◆ Problem ◆
Please copy each line of the records below that holds the word "using".

[[ Records for this exercise, beginning ]]

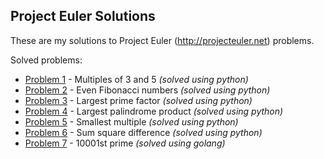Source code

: ## Project Euler Solutions

These are my solutions to Project Euler (http://projecteuler.net) problems.

Solved problems:

* [Problem 1](/python/problem1.py)      - Multiples of 3 and 5 *(solved using python)*
* [Problem 2](/python/problem2.py)      - Even Fibonacci numbers *(solved using python)*
* [Problem 3](/python/problem3.py)      - Largest prime factor *(solved using python)*
* [Problem 4](/python/problem3.py)      - Largest palindrome product *(solved using python)*
* [Problem 5](/python/problem5.py)      - Smallest multiple *(solved using python)*
* [Problem 6](/python/problem6.py)      - Sum square difference *(solved using python)*
* [Problem 7](/golang/problem7/main.go) - 10001st prime *(solved using golang)*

[[ Records for this exercise, end ]]

◆ Task solution ◆
* [Problem 1](/python/problem1.py)      - Multiples of 3 and 5 *(solved using python)*
* [Problem 2](/python/problem2.py)      - Even Fibonacci numbers *(solved using python)*
* [Problem 3](/python/problem3.py)      - Largest prime factor *(solved using python)*
* [Problem 4](/python/problem3.py)      - Largest palindrome product *(solved using python)*
* [Problem 5](/python/problem5.py)      - Smallest multiple *(solved using python)*
* [Problem 6](/python/problem6.py)      - Sum square difference *(solved using python)*
* [Problem 7](/golang/problem7/main.go) - 10001st prime *(solved using golang)*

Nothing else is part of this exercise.